Unangetastet blieben am Patriots Day die Streckenrekorde von Cheruiyot aus dem Jahr 2006 (2:06:17) und Margaret Okayo aus Kenia (2:20:43/2002). Cheruiyot verpasste zudem die Chance, Geschichte zu schreiben, und als erster Läufer den Boston-Marathon viermal in Serie zu gewinnen.

Im Grunde lief in Boston vieles für die Wattenscheiderin Irina Mikitenko, die nach sieben von 12 Rennen der World-Marathon-Majors-Serie 2008/09 den Jackpot vor Augen hat.
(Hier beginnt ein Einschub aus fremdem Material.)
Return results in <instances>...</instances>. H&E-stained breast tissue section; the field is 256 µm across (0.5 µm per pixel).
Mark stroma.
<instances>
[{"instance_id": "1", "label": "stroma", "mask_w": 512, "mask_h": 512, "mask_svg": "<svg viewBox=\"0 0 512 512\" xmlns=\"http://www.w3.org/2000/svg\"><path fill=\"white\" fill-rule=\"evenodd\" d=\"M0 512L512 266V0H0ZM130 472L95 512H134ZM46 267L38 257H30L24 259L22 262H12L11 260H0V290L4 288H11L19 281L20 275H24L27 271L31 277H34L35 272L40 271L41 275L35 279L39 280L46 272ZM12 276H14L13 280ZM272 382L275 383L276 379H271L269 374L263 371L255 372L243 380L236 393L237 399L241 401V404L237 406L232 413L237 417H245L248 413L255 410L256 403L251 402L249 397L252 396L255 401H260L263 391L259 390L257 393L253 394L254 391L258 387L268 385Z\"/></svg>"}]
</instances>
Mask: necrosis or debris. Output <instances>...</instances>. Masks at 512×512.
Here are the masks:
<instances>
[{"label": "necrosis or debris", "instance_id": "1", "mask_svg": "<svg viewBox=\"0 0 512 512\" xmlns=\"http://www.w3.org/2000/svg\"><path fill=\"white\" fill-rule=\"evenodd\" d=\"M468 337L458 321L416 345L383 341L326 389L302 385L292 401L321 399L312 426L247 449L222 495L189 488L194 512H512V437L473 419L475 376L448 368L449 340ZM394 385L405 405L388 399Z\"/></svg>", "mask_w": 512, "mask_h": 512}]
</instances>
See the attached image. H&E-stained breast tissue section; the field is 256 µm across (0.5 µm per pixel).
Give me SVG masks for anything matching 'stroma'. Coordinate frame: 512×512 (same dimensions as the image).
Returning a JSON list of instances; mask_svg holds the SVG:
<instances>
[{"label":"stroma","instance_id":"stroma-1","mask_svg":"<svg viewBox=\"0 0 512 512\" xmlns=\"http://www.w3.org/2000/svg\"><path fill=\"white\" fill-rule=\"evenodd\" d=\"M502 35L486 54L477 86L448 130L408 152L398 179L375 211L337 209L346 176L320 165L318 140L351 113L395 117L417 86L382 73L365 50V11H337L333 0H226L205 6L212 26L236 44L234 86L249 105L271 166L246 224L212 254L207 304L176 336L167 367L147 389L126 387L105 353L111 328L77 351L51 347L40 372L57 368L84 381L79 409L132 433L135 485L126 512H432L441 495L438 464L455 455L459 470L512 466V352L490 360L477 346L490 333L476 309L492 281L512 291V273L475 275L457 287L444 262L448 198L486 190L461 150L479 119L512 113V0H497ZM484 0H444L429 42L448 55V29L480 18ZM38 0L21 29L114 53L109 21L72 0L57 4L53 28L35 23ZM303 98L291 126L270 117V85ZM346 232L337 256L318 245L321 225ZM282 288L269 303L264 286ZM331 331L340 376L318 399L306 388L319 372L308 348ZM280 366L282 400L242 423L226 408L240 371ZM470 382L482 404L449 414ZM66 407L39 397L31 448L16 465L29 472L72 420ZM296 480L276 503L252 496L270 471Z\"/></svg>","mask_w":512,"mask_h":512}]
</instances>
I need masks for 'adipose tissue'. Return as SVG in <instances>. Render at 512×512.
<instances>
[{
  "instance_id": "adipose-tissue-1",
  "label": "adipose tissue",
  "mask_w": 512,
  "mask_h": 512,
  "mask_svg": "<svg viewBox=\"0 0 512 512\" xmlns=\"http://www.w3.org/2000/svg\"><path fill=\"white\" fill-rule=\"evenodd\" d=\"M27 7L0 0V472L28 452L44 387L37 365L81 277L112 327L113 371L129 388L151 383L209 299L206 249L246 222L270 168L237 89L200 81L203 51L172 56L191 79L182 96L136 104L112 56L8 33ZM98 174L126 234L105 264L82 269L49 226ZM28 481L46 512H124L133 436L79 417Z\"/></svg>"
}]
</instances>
Mit einem erneuten Sieg beim London-Marathon am Sonntag könnte die 36-Jährige der Konkurrenz schon beinahe uneinholbar enteilen und die Hand nach der zweiten Hälfte der Laufmillionen ausstrecken, nachdem sie bereits im Vorjahr 500.000 in der Champions League des Marathons gewonnen hatte.

Mikitenko weiter vorn

Der Boston-Marathon brachte keine wesentlichen Veränderungen an der Spitze des Gesamtklassements.

Männer-Sieger Deribe Merga rückte mit 30 Punkten hinter Olympiasieger Samuel Wanjiru (Kenia/40) auf Rang zwei vor.

Bei den Frauen eroberte Dire Tune (Äthiopien/40) ebenfalls den zweiten Platz in der WMM-Wertung hinter Mikitenko, die in nur zwei Rennen bereits die Idealpunktzahl 50 erlaufen hat.